Palestine: how can there be peace?

Despite Israel’s declaration of ceasefire, the number of dead in Gaza continues to rise. Bombings and incursions into the Strip are still claiming civilian lives. Israel’s blockade still restricts access to basic supplies like water and food. As Palestinian activist and English Professor Haidar Eid puts it “we still have 24-hour surveillance by Israeli drones flying overhead, we still hear the F-16’s and Apache helicopters”.
Likud leader and advocate of ethnic cleansing Benjamin Netanyahu swept to power in the Israeli elections on January 13. Netanyahu won favour by criticising Ehud Barak’s Labor Party for failing to “finish the task” in Gaza.
Instead of seeking a genuine ceasefire, the West is backing Israel’s efforts to secure Hamas’s capitulation. UN General Secretary Ban Ki-moon has supported the latest ceasefire and called it “the first step leading to the full withdrawal of Israeli troops from Gaza”.
Many around the world are looking to the Obama administration to restart peace negotiations. According to the administration: “lasting peace is our objective and the United States will sustain an active commitment to reaching the goal of two states living side by side in peace, stability, and security.”
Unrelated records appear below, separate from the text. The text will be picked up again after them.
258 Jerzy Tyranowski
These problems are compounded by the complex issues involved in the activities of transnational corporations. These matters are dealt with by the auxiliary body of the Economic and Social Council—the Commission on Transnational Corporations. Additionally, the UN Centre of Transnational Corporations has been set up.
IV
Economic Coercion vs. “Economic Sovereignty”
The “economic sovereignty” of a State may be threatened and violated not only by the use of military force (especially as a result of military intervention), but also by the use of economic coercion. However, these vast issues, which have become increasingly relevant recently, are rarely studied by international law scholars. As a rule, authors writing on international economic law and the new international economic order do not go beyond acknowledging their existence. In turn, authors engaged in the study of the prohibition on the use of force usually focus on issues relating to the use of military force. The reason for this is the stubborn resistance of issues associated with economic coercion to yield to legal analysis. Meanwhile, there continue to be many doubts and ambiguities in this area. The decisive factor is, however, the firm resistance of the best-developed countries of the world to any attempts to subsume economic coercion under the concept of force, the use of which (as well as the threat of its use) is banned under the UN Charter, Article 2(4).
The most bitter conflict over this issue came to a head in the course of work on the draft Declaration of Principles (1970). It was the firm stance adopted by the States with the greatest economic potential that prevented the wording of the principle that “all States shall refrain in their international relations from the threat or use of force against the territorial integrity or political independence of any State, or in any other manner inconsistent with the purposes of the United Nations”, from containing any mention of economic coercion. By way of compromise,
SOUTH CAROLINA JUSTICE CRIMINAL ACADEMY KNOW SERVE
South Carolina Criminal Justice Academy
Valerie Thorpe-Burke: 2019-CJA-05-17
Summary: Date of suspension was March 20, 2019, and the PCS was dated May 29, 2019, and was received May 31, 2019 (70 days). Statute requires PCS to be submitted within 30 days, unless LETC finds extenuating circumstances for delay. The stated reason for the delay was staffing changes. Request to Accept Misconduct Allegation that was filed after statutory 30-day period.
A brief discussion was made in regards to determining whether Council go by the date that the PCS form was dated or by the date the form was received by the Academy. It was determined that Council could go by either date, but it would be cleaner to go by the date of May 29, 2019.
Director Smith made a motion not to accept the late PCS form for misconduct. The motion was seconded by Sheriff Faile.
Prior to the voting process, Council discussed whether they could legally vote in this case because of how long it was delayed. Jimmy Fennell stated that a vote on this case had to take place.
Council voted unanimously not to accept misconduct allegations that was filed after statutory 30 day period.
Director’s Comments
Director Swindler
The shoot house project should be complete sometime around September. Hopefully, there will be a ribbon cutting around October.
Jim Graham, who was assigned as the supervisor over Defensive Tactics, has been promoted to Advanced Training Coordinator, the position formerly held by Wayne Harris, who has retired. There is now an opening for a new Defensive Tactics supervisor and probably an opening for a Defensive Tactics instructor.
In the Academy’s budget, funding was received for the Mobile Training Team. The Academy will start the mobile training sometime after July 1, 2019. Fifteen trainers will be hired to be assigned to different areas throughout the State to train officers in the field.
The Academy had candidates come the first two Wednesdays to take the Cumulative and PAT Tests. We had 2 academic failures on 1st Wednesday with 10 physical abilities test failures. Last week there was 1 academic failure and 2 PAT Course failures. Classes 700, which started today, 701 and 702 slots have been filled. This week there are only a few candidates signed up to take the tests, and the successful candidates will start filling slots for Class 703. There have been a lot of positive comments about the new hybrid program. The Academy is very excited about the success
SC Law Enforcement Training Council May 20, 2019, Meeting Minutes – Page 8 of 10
But Obama’s peace envoy, George Mitchell, emphasises the key to a “durable ceasefire” as “preventing illegal arms trafficking” to the resistance in Gaza. Obama has sought to justify Israel’s attacks, saying “If somebody was sending rockets into my house, where my two daughters sleep at night, I’m going to do everything in my power to stop that… I would expect the Israelis to do the same thing.” Mitchell and the US have ruled out negotiations with the democratically-elected Hamas.

Peace process a fraud
The closest the peace process has come to a settlement was during the negotiations following the signing of the Oslo Accords under the Clinton administration. Over the seven years of negotiations the Israeli government used “urban planning regulations” to illegally annex territory and demolish Palestinian homes. The rate of Israeli settlement in the West Bank and Gaza Strip almost doubled. Arbitrary border closures cut off families and means of survival for thousands. From Israel’s point of view the negotiations were both a response to their failure to crush the earlier Intifada of 1987-1992, and an attempt, in the words of Edward Said, to “repackage the occupation”.
Supporters of Israel often refer to its “offer” of 90 per cent of the occupied territories as a Palestinian state at the Camp David negotiations in 2000. Though the figure is an exaggeration (others estimate it was between 17-50 per cent of the territories) what Israel actually offered was a series of non-contiguous areas, surrounded by Israeli settlements and military bases. They were split into disconnected areas without independent borders.
As one Israeli leftist put it “it is like saying that prisoners are in control of the prison because they occupy 90 per cent and the governor and the wardens only 10 per cent”.
Israel inflicted a catastrophic decline on the Palestinian economy, intensified by the 20-month siege and punctuated by military offensives like the one we have just seen.
The second Intifida of October 2000 was the Palestinian response to a “peace process” that left them more disenfranchised than before it had begun.
Israel has continually refused to offer a real, just peace by recognising the right of return for Palestinian refugees forced to flee in 1948 and after, and constitutional rights for non-Jews still living inside Israel. This can only be achieved in the context of a single democratic, secular state that would include and benefit equally all residents of historic Palestine.
While the ideology of Zionism—that of an apartheid “Jews-only” state—remains, and while Israel continues to be the US’s chief guarantor of control of the Middle East, all attempts at a peace will start from the assumption of Palestinian surrender.
Western leaders like Obama and Rudd have signaled their intentions to carry on along the same lines as Bush, Howard and those before them. They hope to stabilise US-domination in Iraq, push more troops in Afghanistan and make “diplomatic” threats to Iran and Pakistan. Preserving this status quo means preserving Israel as the US watchdog and all the repressive conditions that go along with that.
The hope for change lies not in Western-backed “peace processes”, but in the movements of resistance across the Middle East and the enormous outpouring of solidarity with the Palestinian struggle across the globe.